Work item: Return every line below as is, leaving out the pictures.

Information provided:
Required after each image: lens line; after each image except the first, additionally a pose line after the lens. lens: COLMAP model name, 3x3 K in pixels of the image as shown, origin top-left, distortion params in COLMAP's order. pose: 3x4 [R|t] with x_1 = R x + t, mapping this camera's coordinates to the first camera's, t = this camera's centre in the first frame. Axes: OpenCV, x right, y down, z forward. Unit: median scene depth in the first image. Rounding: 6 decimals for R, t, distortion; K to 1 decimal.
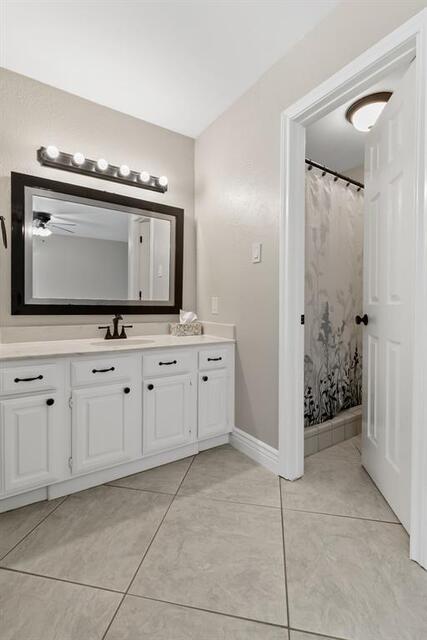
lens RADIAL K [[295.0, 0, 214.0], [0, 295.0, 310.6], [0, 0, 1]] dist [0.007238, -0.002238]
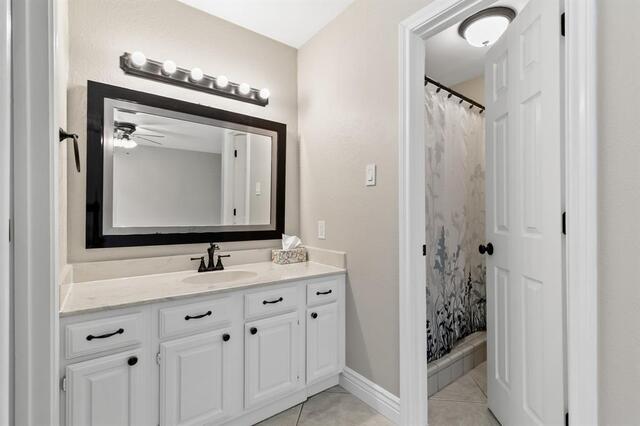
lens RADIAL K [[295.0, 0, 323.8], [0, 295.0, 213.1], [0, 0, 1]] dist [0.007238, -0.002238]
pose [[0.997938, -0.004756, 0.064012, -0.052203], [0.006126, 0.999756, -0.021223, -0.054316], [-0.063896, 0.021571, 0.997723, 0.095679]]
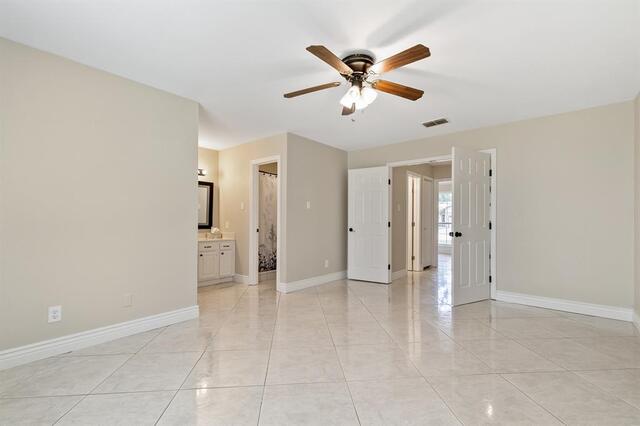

Answer to this problem:
Required after each image: lens line; after each image except the first, additionally a pose line after the lens. lens: COLMAP model name, 3x3 K in pixels of the image as shown, origin top-left, distortion params in COLMAP's order. pose: 3x4 [R|t] with x_1 = R x + t, mapping this camera's coordinates to the first camera's, t = this camera's centre in the first frame. Axes: OpenCV, x right, y down, z forward. Unit: median scene depth in the first image. Rounding: 6 decimals for R, t, distortion; K to 1 decimal.
lens RADIAL K [[295.0, 0, 214.0], [0, 295.0, 310.6], [0, 0, 1]] dist [0.007238, -0.002238]
lens RADIAL K [[295.0, 0, 323.8], [0, 295.0, 213.1], [0, 0, 1]] dist [0.007238, -0.002238]
pose [[0.997938, -0.004756, 0.064012, -0.052203], [0.006126, 0.999756, -0.021223, -0.054316], [-0.063896, 0.021571, 0.997723, 0.095679]]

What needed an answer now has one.